- _INPUT MATERIAL_
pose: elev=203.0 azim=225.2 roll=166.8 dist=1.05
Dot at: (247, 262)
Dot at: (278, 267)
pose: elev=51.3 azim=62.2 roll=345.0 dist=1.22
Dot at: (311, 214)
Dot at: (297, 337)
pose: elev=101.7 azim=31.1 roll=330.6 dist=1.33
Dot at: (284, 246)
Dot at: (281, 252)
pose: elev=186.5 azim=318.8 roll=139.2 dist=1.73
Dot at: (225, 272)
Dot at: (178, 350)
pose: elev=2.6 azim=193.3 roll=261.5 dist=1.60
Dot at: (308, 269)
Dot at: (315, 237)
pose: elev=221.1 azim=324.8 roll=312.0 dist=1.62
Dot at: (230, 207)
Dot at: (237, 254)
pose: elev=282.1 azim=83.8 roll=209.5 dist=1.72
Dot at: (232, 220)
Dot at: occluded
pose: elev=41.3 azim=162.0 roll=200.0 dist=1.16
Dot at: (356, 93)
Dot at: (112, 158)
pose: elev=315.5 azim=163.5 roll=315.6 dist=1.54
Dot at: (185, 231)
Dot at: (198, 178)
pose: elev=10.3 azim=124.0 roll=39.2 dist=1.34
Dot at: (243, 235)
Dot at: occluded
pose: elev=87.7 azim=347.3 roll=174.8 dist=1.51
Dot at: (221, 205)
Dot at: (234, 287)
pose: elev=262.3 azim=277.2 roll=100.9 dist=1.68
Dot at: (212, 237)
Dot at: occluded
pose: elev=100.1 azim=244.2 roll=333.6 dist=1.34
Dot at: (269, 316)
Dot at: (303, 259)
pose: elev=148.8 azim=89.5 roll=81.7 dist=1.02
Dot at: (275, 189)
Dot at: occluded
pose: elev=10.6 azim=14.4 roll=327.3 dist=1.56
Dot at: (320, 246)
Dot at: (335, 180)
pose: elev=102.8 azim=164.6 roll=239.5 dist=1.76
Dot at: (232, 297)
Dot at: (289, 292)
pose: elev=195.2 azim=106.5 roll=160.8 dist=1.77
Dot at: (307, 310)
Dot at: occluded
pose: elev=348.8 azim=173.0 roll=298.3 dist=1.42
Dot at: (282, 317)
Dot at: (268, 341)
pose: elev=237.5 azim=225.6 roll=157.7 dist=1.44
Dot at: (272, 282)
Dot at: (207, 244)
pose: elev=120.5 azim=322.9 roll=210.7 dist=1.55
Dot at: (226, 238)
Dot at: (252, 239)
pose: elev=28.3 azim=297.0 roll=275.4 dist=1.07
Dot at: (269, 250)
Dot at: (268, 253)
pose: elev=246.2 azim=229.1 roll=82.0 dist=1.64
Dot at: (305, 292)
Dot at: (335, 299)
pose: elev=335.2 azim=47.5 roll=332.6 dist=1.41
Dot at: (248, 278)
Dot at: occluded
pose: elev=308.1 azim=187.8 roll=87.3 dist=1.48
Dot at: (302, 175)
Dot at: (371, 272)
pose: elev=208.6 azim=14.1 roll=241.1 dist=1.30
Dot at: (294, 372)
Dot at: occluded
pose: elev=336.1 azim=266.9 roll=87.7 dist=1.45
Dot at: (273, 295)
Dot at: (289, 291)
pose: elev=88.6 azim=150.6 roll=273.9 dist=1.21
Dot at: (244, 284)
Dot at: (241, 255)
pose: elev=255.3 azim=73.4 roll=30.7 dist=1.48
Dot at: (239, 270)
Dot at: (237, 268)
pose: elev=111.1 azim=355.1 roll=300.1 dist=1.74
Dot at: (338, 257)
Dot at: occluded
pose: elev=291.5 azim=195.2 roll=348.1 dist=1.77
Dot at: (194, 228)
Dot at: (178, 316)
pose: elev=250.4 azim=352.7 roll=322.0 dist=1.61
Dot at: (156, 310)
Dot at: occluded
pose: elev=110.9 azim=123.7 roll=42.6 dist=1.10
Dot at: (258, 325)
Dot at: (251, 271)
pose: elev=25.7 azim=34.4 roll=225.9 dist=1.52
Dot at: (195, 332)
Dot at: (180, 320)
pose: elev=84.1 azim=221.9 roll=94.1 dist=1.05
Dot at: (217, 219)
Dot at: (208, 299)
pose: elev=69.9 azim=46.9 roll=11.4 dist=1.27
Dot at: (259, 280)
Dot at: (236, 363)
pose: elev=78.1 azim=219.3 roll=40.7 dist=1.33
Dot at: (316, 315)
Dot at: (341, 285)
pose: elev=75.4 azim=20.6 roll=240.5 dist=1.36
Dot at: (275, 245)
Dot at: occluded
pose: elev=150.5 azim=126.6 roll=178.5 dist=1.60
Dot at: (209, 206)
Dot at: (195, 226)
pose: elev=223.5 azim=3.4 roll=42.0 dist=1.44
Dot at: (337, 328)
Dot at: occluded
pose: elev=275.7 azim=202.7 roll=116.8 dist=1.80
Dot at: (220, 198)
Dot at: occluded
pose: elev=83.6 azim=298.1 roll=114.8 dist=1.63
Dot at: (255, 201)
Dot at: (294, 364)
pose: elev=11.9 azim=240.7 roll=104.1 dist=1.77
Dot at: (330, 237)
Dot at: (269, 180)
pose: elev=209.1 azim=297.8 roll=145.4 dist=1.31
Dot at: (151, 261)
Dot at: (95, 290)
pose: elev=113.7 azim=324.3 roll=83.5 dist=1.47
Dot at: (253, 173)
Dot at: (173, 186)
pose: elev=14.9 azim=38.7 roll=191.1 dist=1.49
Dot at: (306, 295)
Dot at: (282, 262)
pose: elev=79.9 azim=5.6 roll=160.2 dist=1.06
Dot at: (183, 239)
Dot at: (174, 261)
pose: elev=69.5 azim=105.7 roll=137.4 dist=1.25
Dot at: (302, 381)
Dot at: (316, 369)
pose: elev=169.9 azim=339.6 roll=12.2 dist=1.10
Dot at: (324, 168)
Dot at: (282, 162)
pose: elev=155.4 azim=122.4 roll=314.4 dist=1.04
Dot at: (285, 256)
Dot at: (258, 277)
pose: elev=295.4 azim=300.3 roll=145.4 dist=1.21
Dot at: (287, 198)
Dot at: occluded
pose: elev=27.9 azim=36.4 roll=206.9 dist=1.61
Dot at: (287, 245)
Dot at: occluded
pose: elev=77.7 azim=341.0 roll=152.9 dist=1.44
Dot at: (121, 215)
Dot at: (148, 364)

- _WORK REQUIRED_
Rewrite all the entries with every "pose" changed to "view" and everything else left as it is.

- _COMPLETE RESPONSE_
view: elev=203.0 azim=225.2 roll=166.8 dist=1.05
Dot at: (247, 262)
Dot at: (278, 267)
view: elev=51.3 azim=62.2 roll=345.0 dist=1.22
Dot at: (311, 214)
Dot at: (297, 337)
view: elev=101.7 azim=31.1 roll=330.6 dist=1.33
Dot at: (284, 246)
Dot at: (281, 252)
view: elev=186.5 azim=318.8 roll=139.2 dist=1.73
Dot at: (225, 272)
Dot at: (178, 350)
view: elev=2.6 azim=193.3 roll=261.5 dist=1.60
Dot at: (308, 269)
Dot at: (315, 237)
view: elev=221.1 azim=324.8 roll=312.0 dist=1.62
Dot at: (230, 207)
Dot at: (237, 254)
view: elev=282.1 azim=83.8 roll=209.5 dist=1.72
Dot at: (232, 220)
Dot at: occluded
view: elev=41.3 azim=162.0 roll=200.0 dist=1.16
Dot at: (356, 93)
Dot at: (112, 158)
view: elev=315.5 azim=163.5 roll=315.6 dist=1.54
Dot at: (185, 231)
Dot at: (198, 178)
view: elev=10.3 azim=124.0 roll=39.2 dist=1.34
Dot at: (243, 235)
Dot at: occluded
view: elev=87.7 azim=347.3 roll=174.8 dist=1.51
Dot at: (221, 205)
Dot at: (234, 287)
view: elev=262.3 azim=277.2 roll=100.9 dist=1.68
Dot at: (212, 237)
Dot at: occluded
view: elev=100.1 azim=244.2 roll=333.6 dist=1.34
Dot at: (269, 316)
Dot at: (303, 259)
view: elev=148.8 azim=89.5 roll=81.7 dist=1.02
Dot at: (275, 189)
Dot at: occluded
view: elev=10.6 azim=14.4 roll=327.3 dist=1.56
Dot at: (320, 246)
Dot at: (335, 180)
view: elev=102.8 azim=164.6 roll=239.5 dist=1.76
Dot at: (232, 297)
Dot at: (289, 292)
view: elev=195.2 azim=106.5 roll=160.8 dist=1.77
Dot at: (307, 310)
Dot at: occluded
view: elev=348.8 azim=173.0 roll=298.3 dist=1.42
Dot at: (282, 317)
Dot at: (268, 341)
view: elev=237.5 azim=225.6 roll=157.7 dist=1.44
Dot at: (272, 282)
Dot at: (207, 244)
view: elev=120.5 azim=322.9 roll=210.7 dist=1.55
Dot at: (226, 238)
Dot at: (252, 239)
view: elev=28.3 azim=297.0 roll=275.4 dist=1.07
Dot at: (269, 250)
Dot at: (268, 253)
view: elev=246.2 azim=229.1 roll=82.0 dist=1.64
Dot at: (305, 292)
Dot at: (335, 299)
view: elev=335.2 azim=47.5 roll=332.6 dist=1.41
Dot at: (248, 278)
Dot at: occluded
view: elev=308.1 azim=187.8 roll=87.3 dist=1.48
Dot at: (302, 175)
Dot at: (371, 272)
view: elev=208.6 azim=14.1 roll=241.1 dist=1.30
Dot at: (294, 372)
Dot at: occluded
view: elev=336.1 azim=266.9 roll=87.7 dist=1.45
Dot at: (273, 295)
Dot at: (289, 291)
view: elev=88.6 azim=150.6 roll=273.9 dist=1.21
Dot at: (244, 284)
Dot at: (241, 255)
view: elev=255.3 azim=73.4 roll=30.7 dist=1.48
Dot at: (239, 270)
Dot at: (237, 268)
view: elev=111.1 azim=355.1 roll=300.1 dist=1.74
Dot at: (338, 257)
Dot at: occluded
view: elev=291.5 azim=195.2 roll=348.1 dist=1.77
Dot at: (194, 228)
Dot at: (178, 316)
view: elev=250.4 azim=352.7 roll=322.0 dist=1.61
Dot at: (156, 310)
Dot at: occluded
view: elev=110.9 azim=123.7 roll=42.6 dist=1.10
Dot at: (258, 325)
Dot at: (251, 271)
view: elev=25.7 azim=34.4 roll=225.9 dist=1.52
Dot at: (195, 332)
Dot at: (180, 320)
view: elev=84.1 azim=221.9 roll=94.1 dist=1.05
Dot at: (217, 219)
Dot at: (208, 299)
view: elev=69.9 azim=46.9 roll=11.4 dist=1.27
Dot at: (259, 280)
Dot at: (236, 363)
view: elev=78.1 azim=219.3 roll=40.7 dist=1.33
Dot at: (316, 315)
Dot at: (341, 285)
view: elev=75.4 azim=20.6 roll=240.5 dist=1.36
Dot at: (275, 245)
Dot at: occluded
view: elev=150.5 azim=126.6 roll=178.5 dist=1.60
Dot at: (209, 206)
Dot at: (195, 226)
view: elev=223.5 azim=3.4 roll=42.0 dist=1.44
Dot at: (337, 328)
Dot at: occluded
view: elev=275.7 azim=202.7 roll=116.8 dist=1.80
Dot at: (220, 198)
Dot at: occluded
view: elev=83.6 azim=298.1 roll=114.8 dist=1.63
Dot at: (255, 201)
Dot at: (294, 364)
view: elev=11.9 azim=240.7 roll=104.1 dist=1.77
Dot at: (330, 237)
Dot at: (269, 180)
view: elev=209.1 azim=297.8 roll=145.4 dist=1.31
Dot at: (151, 261)
Dot at: (95, 290)
view: elev=113.7 azim=324.3 roll=83.5 dist=1.47
Dot at: (253, 173)
Dot at: (173, 186)
view: elev=14.9 azim=38.7 roll=191.1 dist=1.49
Dot at: (306, 295)
Dot at: (282, 262)
view: elev=79.9 azim=5.6 roll=160.2 dist=1.06
Dot at: (183, 239)
Dot at: (174, 261)
view: elev=69.5 azim=105.7 roll=137.4 dist=1.25
Dot at: (302, 381)
Dot at: (316, 369)
view: elev=169.9 azim=339.6 roll=12.2 dist=1.10
Dot at: (324, 168)
Dot at: (282, 162)
view: elev=155.4 azim=122.4 roll=314.4 dist=1.04
Dot at: (285, 256)
Dot at: (258, 277)
view: elev=295.4 azim=300.3 roll=145.4 dist=1.21
Dot at: (287, 198)
Dot at: occluded
view: elev=27.9 azim=36.4 roll=206.9 dist=1.61
Dot at: (287, 245)
Dot at: occluded
view: elev=77.7 azim=341.0 roll=152.9 dist=1.44
Dot at: (121, 215)
Dot at: (148, 364)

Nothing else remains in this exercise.